● **Your goal**: Please format the part of the entries that opens with the line containing "Mario Tama/Getty Images" and closes with the line containing "This website uses cookies or similar", both lines included, as a Markdown table with the columns Row and Line. Number the rows, and leave out blank lines and pictures.

Text extracted from each page:
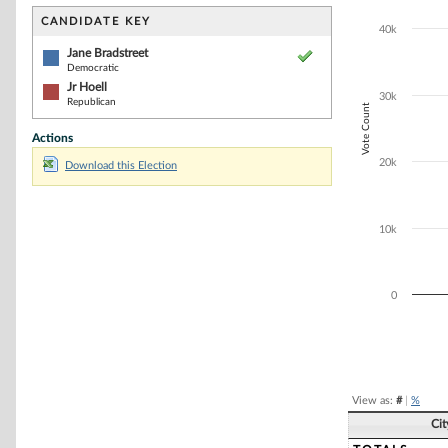
Bar chart with 2
The chart has 1 
CANDIDATE KEY
40k
The chart has 1
Jane Bradstreet
Democratic
Jr Hoell
30k
Republican
Vote Count
Actions
20k
Download this Election
10k
0
End of interacti
View as:
#
|
%
Ci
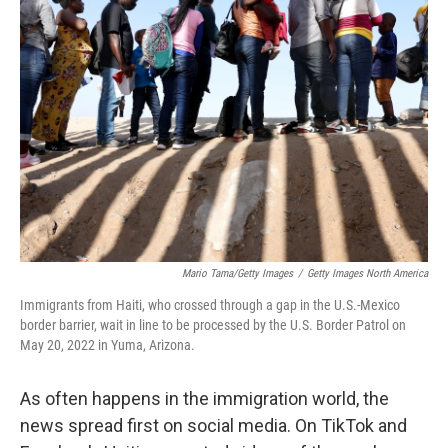
Mario Tama/Getty Images
/
Getty Images North America
Immigrants from Haiti, who crossed through a gap in the U.S.-Mexico
border barrier, wait in line to be processed by the U.S. Border Patrol on
May 20, 2022 in Yuma, Arizona.
As often happens in the immigration world, the
news spread first on social media. On TikTok and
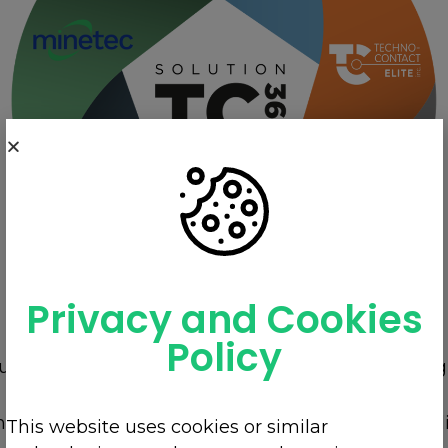
Privacy and Cookies
Policy
our team combined with the support of our strategi
THE COMPLETE SOLUTION IN ELECTRICITY,
he Hydro-Quebec pole to the controls of your appli
This website uses cookies or similar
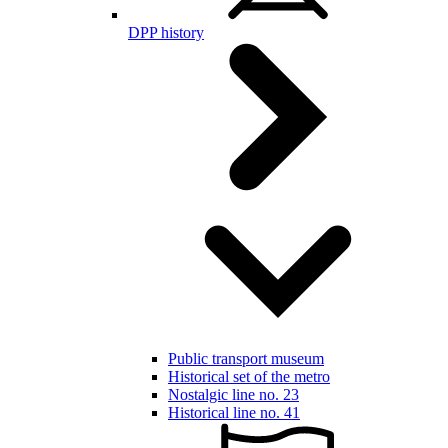
DPP history
Public transport museum
Historical set of the metro
Nostalgic line no. 23
Historical line no. 41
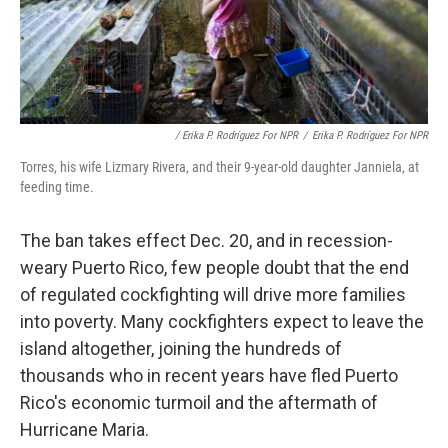
/ Erika P. Rodríguez For NPR
/
Erika P. Rodríguez For NPR
Torres, his wife Lizmary Rivera, and their 9-year-old daughter Janniela, at
feeding time.
The ban takes effect Dec. 20, and in recession-
weary Puerto Rico, few people doubt that the end
of regulated cockfighting will drive more families
into poverty. Many cockfighters expect to leave the
island altogether, joining the hundreds of
thousands who in recent years have fled Puerto
Rico's economic turmoil and the aftermath of
Hurricane Maria.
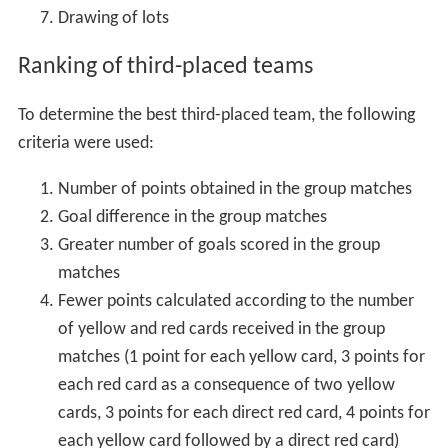
Drawing of lots
Ranking of third-placed teams
To determine the best third-placed team, the following
criteria were used:
Number of points obtained in the group matches
Goal difference in the group matches
Greater number of goals scored in the group
matches
Fewer points calculated according to the number
of yellow and red cards received in the group
matches (1 point for each yellow card, 3 points for
each red card as a consequence of two yellow
cards, 3 points for each direct red card, 4 points for
each yellow card followed by a direct red card)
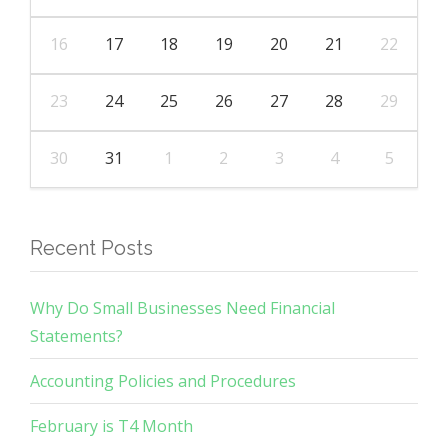
16
17
18
19
20
21
22
23
24
25
26
27
28
29
30
31
1
2
3
4
5
Recent Posts
Why Do Small Businesses Need Financial
Statements?
Accounting Policies and Procedures
February is T4 Month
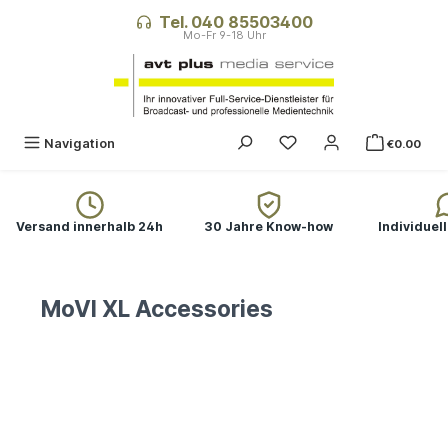
in content
Tel. 040 85503400
You have 0 wishlist ite
Navigation
€0.00
Versand innerhalb 24h
30 Jahre Know-how
Individuel
MoVI XL Accessories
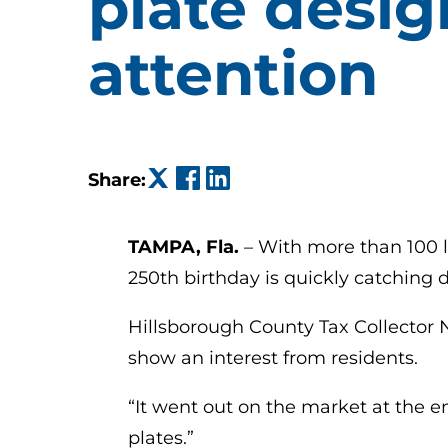
plate desig
attention
(opens in a new tab)
(opens in a new tab)
(opens in a new tab)
Share:
TAMPA, Fla.
– With more than 100 l
250th birthday is quickly catching dr
Hillsborough County Tax Collector Na
show an interest from residents.
“It went out on the market at the e
plates.”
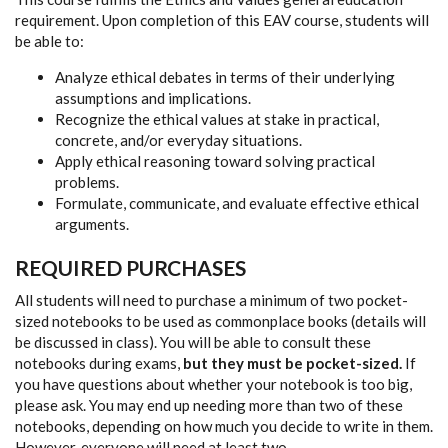
requirement. Upon completion of this EAV course, students will
be able to:
Analyze ethical debates in terms of their underlying
assumptions and implications.
Recognize the ethical values at stake in practical,
concrete, and/or everyday situations.
Apply ethical reasoning toward solving practical
problems.
Formulate, communicate, and evaluate effective ethical
arguments.
REQUIRED PURCHASES
All students will need to purchase a minimum of two pocket-
sized notebooks to be used as commonplace books (details will
be discussed in class). You will be able to consult these
notebooks during exams,
but they must be pocket-sized.
If
you have questions about whether your notebook is too big,
please ask. You may end up needing more than two of these
notebooks, depending on how much you decide to write in them.
However, everyone will need at least two.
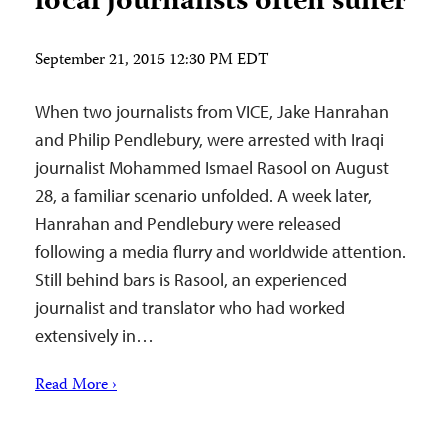
local journalists often suffer
September 21, 2015 12:30 PM EDT
When two journalists from VICE, Jake Hanrahan
and Philip Pendlebury, were arrested with Iraqi
journalist Mohammed Ismael Rasool on August
28, a familiar scenario unfolded. A week later,
Hanrahan and Pendlebury were released
following a media flurry and worldwide attention.
Still behind bars is Rasool, an experienced
journalist and translator who had worked
extensively in…
Read More ›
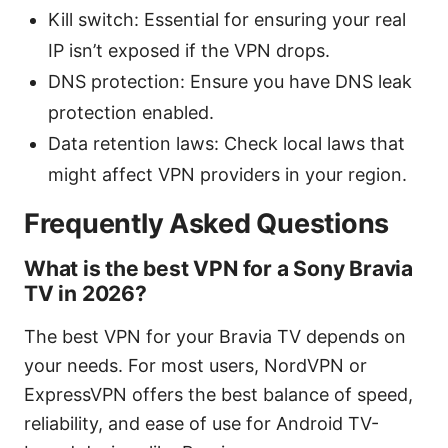
Kill switch: Essential for ensuring your real
IP isn’t exposed if the VPN drops.
DNS protection: Ensure you have DNS leak
protection enabled.
Data retention laws: Check local laws that
might affect VPN providers in your region.
Frequently Asked Questions
What is the best VPN for a Sony Bravia
TV in 2026?
The best VPN for your Bravia TV depends on
your needs. For most users, NordVPN or
ExpressVPN offers the best balance of speed,
reliability, and ease of use for Android TV-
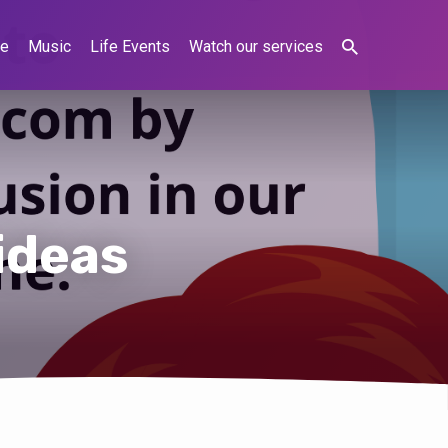
ne
Music
Life Events
Watch our services
ideas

● **Your response**:
| Row | Line |
|---|---|
| 1 | Mario Tama/Getty Images |
| 2 | / |
| 3 | Getty Images North America |
| 4 | Immigrants from Haiti, who crossed through a gap in the U.S.-Mexico |
| 5 | border barrier, wait in line to be processed by the U.S. Border Patrol on |
| 6 | May 20, 2022 in Yuma, Arizona. |
| 7 | As often happens in the immigration world, the |
| 8 | news spread first on social media. On TikTok and |
| 9 | Privacy and Cookies |
| 10 | Policy |
| 11 | our team combined with the support of our strategi |
| 12 | THE COMPLETE SOLUTION IN ELECTRICITY, |
| 13 | he Hydro-Quebec pole to the controls of your appli |
| 14 | This website uses cookies or similar |